> _Work instructions_
a) Reproduce the passage of the Shanghai real estate report between "Liu Xun Shan" and "like hot cakes.", inclusive.
b) Carry on the NPR report about soaring Shanghai property prices, picking up right after its last sentence.

> _Extracted text_

2005年NPR美国国家公共电台四月-Shanghai Real Estate Values Soar(在线收听

For NPR News, this is All Things Considered. I'm Michele Norris, and I'm Robert Siegel.

If you think the real estate market in this country is out of control. Here's some advice: Don't move to China. Prices there are rising so fast, the government is taking action, raising interest rates on home loans to cool things off. NPR's Rob Gifford reports from Shanghai.

Liu Xun Shan is a happy man, the general manager of a new luxury housing development in the west of Shanghai, is so busy welcoming potential buyers to his showroom that he hardly has time for other visitors. The large western style houses are selling like hot cakes.

The whole property market in Shanghai is very hot, he says, but especially high-end gated communities like this one. Prices here have tripled in two years and it will double again at least within the next two years. It is not just the Chinese who are buying. Restrictions on foreigners buying real estate in Shanghai have been lifted and many investors from Taiwan, Hong Kong and around the region have piled into the market with its combination of shining new apartments and houses and beautiful old colonial mansions in the city's former French Concession District. And it’s not just people on the top end who are buying.

> _Supplied material_
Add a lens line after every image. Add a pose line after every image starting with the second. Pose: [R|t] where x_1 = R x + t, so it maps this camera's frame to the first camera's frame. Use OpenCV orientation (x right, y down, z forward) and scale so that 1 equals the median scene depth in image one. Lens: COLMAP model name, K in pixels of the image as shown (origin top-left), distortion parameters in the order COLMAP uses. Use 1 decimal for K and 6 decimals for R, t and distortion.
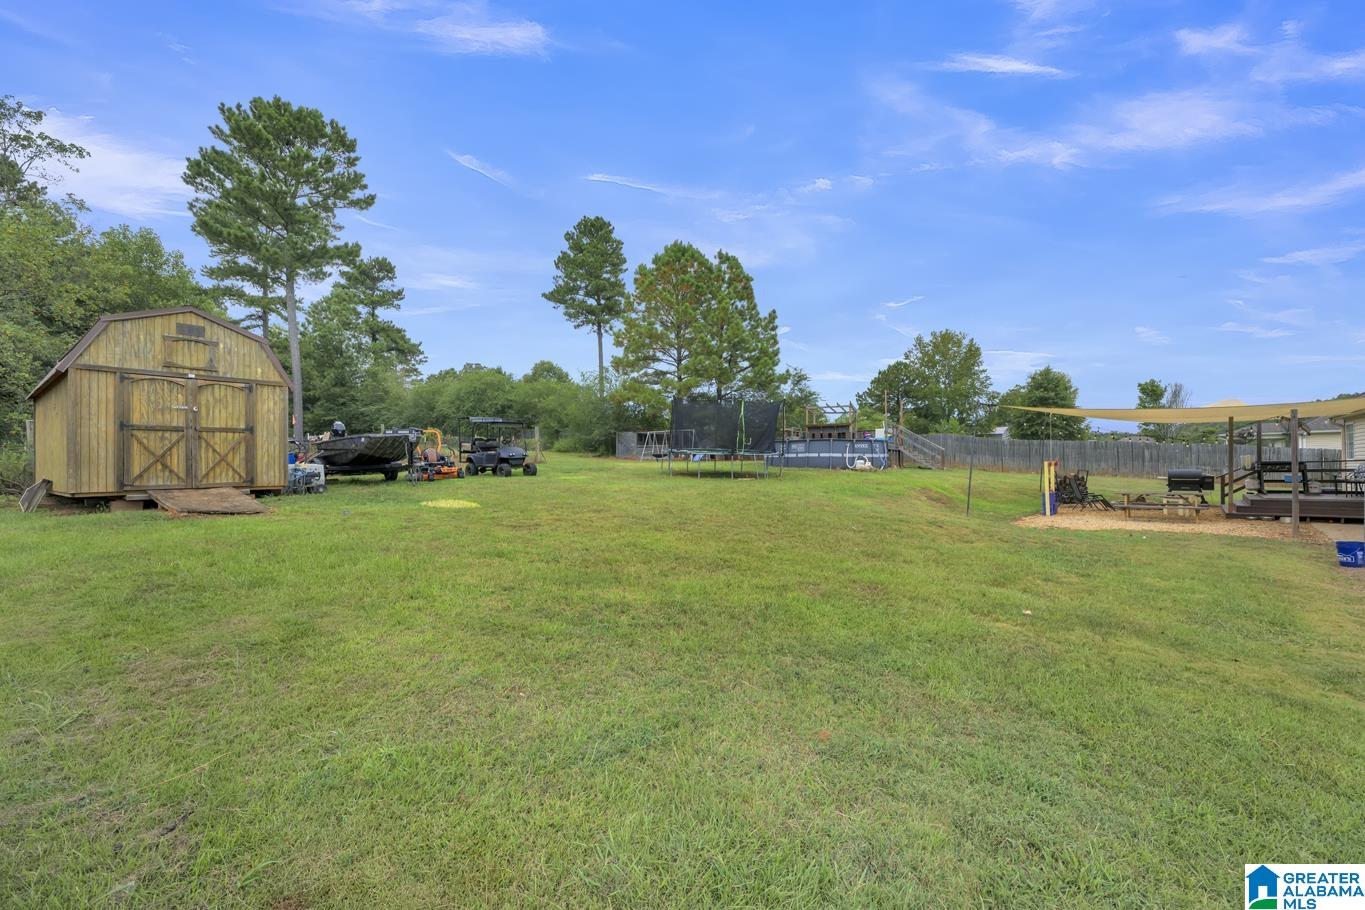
lens RADIAL K [[549.7, 0, 681.7], [0, 549.7, 459.4], [0, 0, 1]] dist [-0.023103, 0.000684]
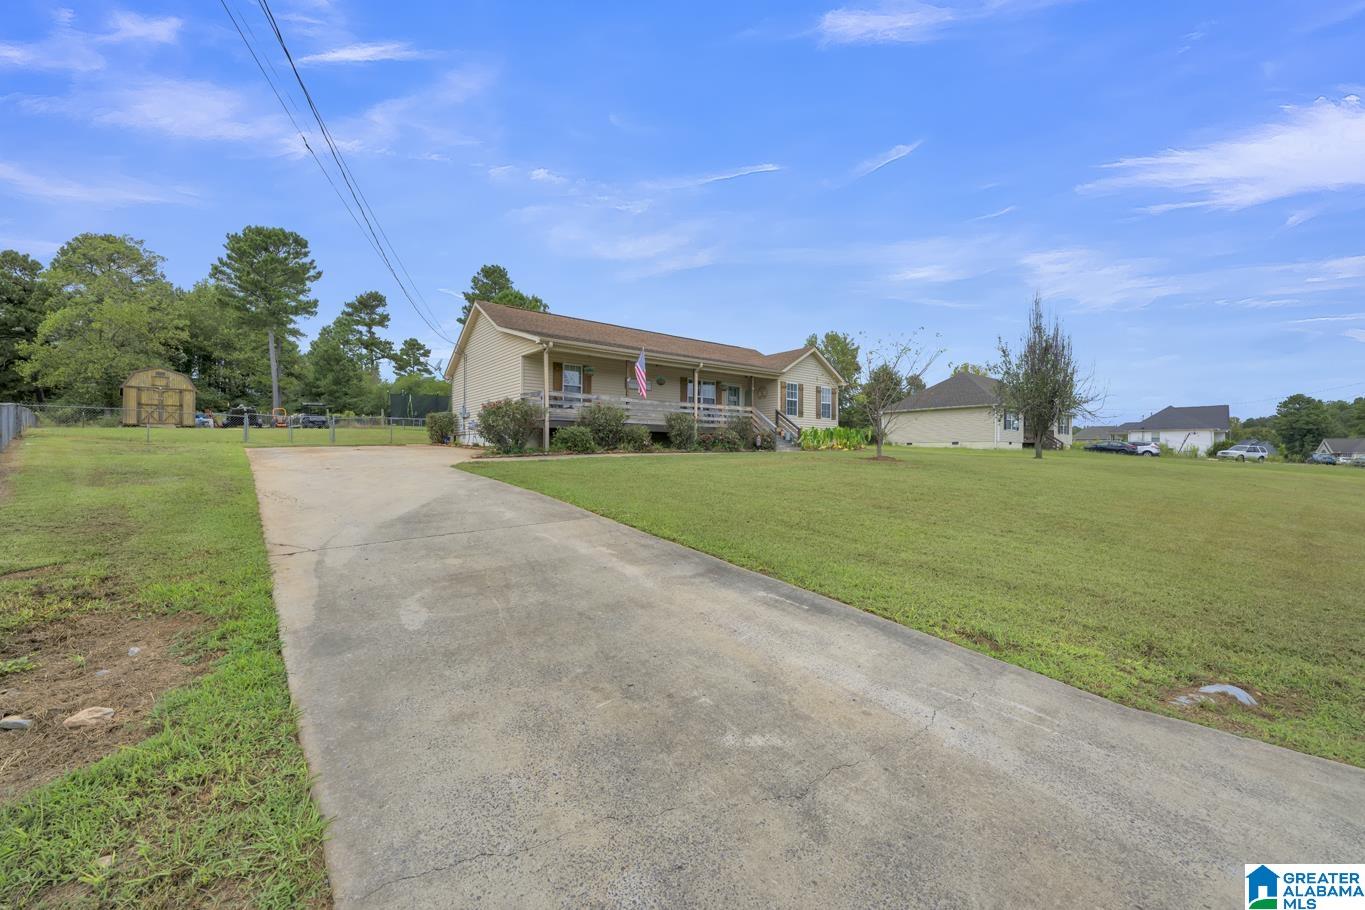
lens RADIAL K [[549.7, 0, 681.7], [0, 549.7, 459.4], [0, 0, 1]] dist [-0.023103, 0.000684]
pose [[0.991037, 0.007855, -0.133355, 1.015833], [-0.005790, 0.999857, 0.015871, 0.077358], [0.133460, -0.014957, 0.990941, -0.687224]]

> _Your written answers_
a)
Liu Xun Shan is a happy man, the general manager of a new luxury housing development in the west of Shanghai, is so busy welcoming potential buyers to his showroom that he hardly has time for other visitors. The large western style houses are selling like hot cakes.

b)
Sitting in a smoky restaurant just around the corner from the luxury compound, factory manager Yu Jiang discusses the tiny apartment he bought with his wife for less than 30,000 dollars. Yu came to Shanghai as a migrant worker ten years ago and worked his way up.

We wanted to buy an apartment to get a Shanghai resident's permit for our child, he says, then he can study here in Shanghai more easily, and the apartment gives us and him a base for the future.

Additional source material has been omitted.